What you need to do
1. Using the Curse of the Divine interview post, answer each question briefly.
(a) When did Curse of the Divine release?
(b) Which two companies provided advanced copies of Curse of the Divine?
(c) What loss at the end of July is named as the start of the disasters that stalled work on the site?
2. Continue the Curse of the Divine interview post from where it stops.

Excerpted text

####################

Book Publicity, Reviews, Author Interviews, and Discussion Posts by Susan Crosby

In Which Kim Smejkal Allows Me To Have An Emotional Breakdown Regarding Curse Of The Divine Via Q And A

Curse of the Divine By Kim Smejkal

A year ago, I sat down to read Ink in the Blood by Kim Smejkal. It was a highly anticipated read, despite it only being February. Did I love it, absolutely? I never expected the impact that it would end up having on me. When I sent the questions off to Kim Smejkal, for our first interview, I was terrified that I was going to be exposed as an even greater loon than I have already known to be. Then, I ran to find everything I could on the sequel, Curse of the Divine, which released last week. on it. It was one of the most difficult reviews I have ever written (although I’m still working on the review for Curse of the Divine because… syllables fail me). My review for Ink in the Blood is linked: here. My first interview with Kim Smejkal is linked: here.

To my great shock, Kim not only has come back and allowed me to have an emotional breakdown disguised as an interview after reading Curse of the Divine. Well, listened and then read back-to-back. Even more shocking is that my review of Ink in the Blood is linked on Kim’s website and she provided a referral for my site (something I started on when I relaunched my site this summer but was stalled, after a series of disasters starting with losing Pavel at the end of July- but will be going back to fix, again). But more details about that and a link in my review of Curse of the Divine.

All that to say, thank you. For all Kim Smejkal thanks me for my passion and love of this duology, I want to thank Kim. In this duology, she has created two books that have greatly touched me at a time in my life that has been incredibly difficult. Anyone who talks to me off public timelines, etc… knows that I don’t say anything on this site that I don’t mean. Just go find a few reviews (I won’t name here, because it doesn’t seem right to do), but many know of which I speak. I’m honest, to a fault. Always. Thank you, Kim, for this amazing work that has touched my life in ways I never expected, didn’t know I needed, and will always stay with me. I can’t wait to see what comes next. Also, for allowing me to throw all my emotions, interpretations, seven-layer cake deep questions at you, twice.

Kim Smejkal Interview

I also want to take this time for HMH and Recorded Books for providing advanced copies of both the hard copy and audio of Curse of the Divine. And of course, Kim Smejkal!

Kim Smejkal biography, contact information, as well as information for both Ink in the Blood, and Curse of the Divine are at the end of the interview, if you need to skip to it, first.


Spoilers Alert- Ink In The Blood (Definite) and Curse of the Divine (Possible)

####################

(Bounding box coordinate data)
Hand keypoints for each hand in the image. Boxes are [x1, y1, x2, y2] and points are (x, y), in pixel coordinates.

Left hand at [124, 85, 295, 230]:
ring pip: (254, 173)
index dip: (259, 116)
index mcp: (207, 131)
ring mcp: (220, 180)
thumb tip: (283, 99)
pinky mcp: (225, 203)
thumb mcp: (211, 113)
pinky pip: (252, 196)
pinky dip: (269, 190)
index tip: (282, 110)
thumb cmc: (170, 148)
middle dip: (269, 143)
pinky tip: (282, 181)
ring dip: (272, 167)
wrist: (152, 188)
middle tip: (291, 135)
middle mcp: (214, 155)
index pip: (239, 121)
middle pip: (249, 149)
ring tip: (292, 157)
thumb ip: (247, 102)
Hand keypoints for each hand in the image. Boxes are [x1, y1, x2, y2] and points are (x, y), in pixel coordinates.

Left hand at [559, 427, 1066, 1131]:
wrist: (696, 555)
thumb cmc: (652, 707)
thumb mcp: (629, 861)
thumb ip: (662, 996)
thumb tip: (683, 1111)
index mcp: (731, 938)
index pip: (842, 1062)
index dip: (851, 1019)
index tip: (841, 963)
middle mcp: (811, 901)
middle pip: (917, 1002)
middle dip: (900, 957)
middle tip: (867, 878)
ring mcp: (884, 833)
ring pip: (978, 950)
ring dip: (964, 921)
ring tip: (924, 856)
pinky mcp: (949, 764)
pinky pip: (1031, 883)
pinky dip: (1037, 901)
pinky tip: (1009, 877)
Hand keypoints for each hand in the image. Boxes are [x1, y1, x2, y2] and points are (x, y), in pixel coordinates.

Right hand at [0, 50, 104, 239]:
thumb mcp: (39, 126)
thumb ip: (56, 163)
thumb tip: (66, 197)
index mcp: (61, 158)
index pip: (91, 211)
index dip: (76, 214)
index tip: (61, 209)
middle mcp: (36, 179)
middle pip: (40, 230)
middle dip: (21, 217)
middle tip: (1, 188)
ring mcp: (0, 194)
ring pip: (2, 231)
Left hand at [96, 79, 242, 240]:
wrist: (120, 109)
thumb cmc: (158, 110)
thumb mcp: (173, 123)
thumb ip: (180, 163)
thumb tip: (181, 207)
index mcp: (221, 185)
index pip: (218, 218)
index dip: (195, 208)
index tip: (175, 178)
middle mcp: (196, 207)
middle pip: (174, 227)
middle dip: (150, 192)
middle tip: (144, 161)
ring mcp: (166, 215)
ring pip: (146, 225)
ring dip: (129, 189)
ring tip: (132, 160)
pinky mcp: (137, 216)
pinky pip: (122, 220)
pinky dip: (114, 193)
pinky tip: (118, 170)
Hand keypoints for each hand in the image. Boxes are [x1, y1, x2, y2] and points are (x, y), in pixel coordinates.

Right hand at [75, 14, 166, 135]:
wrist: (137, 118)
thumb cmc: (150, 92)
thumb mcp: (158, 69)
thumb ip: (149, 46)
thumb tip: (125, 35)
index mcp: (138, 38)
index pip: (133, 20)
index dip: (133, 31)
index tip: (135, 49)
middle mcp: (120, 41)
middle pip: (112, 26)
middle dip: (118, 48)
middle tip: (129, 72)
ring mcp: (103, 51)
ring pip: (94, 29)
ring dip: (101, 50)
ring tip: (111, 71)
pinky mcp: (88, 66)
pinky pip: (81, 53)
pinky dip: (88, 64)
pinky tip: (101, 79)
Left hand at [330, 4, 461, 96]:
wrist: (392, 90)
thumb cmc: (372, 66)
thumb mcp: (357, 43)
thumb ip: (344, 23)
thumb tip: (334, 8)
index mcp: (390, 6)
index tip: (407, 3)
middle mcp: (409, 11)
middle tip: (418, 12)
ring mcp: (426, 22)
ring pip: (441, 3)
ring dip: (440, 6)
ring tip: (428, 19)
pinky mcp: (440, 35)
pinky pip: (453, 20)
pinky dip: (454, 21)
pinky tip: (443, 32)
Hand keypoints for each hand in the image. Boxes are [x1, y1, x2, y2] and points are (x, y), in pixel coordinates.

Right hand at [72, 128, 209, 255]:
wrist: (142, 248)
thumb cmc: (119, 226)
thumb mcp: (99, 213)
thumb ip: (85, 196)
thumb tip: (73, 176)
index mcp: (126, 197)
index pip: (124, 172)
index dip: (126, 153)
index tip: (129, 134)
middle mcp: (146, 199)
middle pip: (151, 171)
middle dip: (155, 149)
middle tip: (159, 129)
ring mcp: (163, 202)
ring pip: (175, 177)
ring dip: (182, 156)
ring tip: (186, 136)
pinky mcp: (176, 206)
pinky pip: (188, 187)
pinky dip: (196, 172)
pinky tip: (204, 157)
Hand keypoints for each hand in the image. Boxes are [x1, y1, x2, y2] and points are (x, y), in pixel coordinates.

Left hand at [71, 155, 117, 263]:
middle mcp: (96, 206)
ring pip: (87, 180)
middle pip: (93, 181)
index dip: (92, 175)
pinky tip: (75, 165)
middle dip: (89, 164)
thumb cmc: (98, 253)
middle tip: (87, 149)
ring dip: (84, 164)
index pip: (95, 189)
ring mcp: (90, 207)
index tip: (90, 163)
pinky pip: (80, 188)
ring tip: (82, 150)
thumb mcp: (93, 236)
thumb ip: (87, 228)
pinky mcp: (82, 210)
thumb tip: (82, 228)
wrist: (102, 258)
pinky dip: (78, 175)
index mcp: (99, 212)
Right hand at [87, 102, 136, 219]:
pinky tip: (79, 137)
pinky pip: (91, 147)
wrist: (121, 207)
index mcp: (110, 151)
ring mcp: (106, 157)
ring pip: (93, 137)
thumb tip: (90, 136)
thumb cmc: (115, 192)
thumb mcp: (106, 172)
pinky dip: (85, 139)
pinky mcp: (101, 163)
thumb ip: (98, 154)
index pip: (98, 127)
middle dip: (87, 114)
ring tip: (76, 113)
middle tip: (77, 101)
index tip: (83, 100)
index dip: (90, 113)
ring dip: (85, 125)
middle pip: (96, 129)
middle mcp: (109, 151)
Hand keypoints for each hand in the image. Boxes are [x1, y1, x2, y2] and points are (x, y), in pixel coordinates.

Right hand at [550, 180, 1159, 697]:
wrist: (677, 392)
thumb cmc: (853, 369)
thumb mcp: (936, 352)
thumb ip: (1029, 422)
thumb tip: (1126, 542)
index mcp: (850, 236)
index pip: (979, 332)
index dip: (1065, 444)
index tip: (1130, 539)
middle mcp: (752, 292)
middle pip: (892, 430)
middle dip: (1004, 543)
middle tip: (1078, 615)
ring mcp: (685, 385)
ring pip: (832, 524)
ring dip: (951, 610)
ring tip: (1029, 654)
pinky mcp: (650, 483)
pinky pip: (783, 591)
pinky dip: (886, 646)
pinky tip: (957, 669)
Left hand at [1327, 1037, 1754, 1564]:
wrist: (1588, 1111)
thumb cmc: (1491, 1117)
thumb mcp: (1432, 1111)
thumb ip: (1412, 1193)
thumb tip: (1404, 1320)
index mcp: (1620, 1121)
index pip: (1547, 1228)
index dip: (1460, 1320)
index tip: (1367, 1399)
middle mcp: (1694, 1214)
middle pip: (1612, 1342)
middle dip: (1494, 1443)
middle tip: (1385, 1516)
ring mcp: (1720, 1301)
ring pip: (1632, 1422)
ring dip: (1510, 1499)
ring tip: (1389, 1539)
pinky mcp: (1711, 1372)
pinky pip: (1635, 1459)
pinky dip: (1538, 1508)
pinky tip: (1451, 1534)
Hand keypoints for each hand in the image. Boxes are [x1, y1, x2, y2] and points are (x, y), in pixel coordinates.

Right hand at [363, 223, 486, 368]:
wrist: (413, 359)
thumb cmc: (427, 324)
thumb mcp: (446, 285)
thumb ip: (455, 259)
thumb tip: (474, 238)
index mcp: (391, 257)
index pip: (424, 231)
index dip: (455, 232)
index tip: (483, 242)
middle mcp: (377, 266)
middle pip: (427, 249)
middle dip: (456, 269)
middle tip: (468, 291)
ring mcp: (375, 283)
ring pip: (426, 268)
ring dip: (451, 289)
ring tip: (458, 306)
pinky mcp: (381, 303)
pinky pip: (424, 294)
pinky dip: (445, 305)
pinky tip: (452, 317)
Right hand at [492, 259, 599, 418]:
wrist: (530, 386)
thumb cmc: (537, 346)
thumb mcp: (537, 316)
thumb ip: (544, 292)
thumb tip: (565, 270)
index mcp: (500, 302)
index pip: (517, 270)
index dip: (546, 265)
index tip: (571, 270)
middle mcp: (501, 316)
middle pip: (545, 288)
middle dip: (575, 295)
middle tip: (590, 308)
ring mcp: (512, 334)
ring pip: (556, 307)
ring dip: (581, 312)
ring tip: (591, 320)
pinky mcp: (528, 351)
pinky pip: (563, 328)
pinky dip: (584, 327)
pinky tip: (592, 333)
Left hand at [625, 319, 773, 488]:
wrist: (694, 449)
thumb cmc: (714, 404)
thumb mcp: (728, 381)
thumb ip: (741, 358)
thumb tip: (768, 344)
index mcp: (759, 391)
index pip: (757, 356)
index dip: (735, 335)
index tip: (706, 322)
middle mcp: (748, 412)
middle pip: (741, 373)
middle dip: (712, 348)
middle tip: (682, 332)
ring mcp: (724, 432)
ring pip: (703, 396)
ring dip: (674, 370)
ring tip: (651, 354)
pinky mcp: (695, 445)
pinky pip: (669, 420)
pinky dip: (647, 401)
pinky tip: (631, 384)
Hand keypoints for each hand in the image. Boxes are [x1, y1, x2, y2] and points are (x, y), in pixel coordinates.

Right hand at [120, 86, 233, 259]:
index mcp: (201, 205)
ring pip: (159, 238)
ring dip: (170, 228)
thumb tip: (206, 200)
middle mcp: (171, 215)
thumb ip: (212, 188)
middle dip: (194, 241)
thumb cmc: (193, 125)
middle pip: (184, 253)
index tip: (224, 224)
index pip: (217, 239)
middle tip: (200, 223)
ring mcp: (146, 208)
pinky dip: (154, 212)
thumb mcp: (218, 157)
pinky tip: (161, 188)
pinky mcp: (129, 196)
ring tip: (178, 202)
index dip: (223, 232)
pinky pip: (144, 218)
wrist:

####################

Responses
1.
(a) Last week.
(b) HMH and Recorded Books.
(c) Losing Pavel.

2.
Spoiler Cats

*Please note that I have held this interview for a week. Spoilers for Ink in the Blood are to be expected. However, it was incredibly difficult to conduct this interview without some spoilers for Curse of the Divine. We tried to minimize them as much as possible. I am hoping they are minimal- some just structural. Some are content-related. Proceed with caution.*


Sequel Fears, Celia and The Plague Doctor 

I was nervous about starting Curse of the Divine because of how much I loved Ink in the Blood. Also, because of how Curse of the Divine was set-up. It almost sounded like it was going to be the next step in Celia and Griffin’s love story with… obstacles. But that wasn’t what you had in store for Celia and Griffin. They were tortured, fractured due to Diavala. It even made me break. And I don’t break for couples. I’m jaded. Reality sucks..  get over it. But I broke for them.

Was this ever an actual decision? Did you always know that they were going down this path rather than Griffin beating back Diavala (a literal devil) with Celia firmly by his side, fighting back her figurative demons, without a crack in their relationship, kind of storyline?

Ah, yes. This is difficult to talk about without specific spoilers, isn’t it? But I will say that their unique struggle was always fated to be so. From the beginning, I had a crisp, clear image of how I wanted to end Ink, and I absolutely knew the two of them would have a mountain of challenges to overcome in Curse.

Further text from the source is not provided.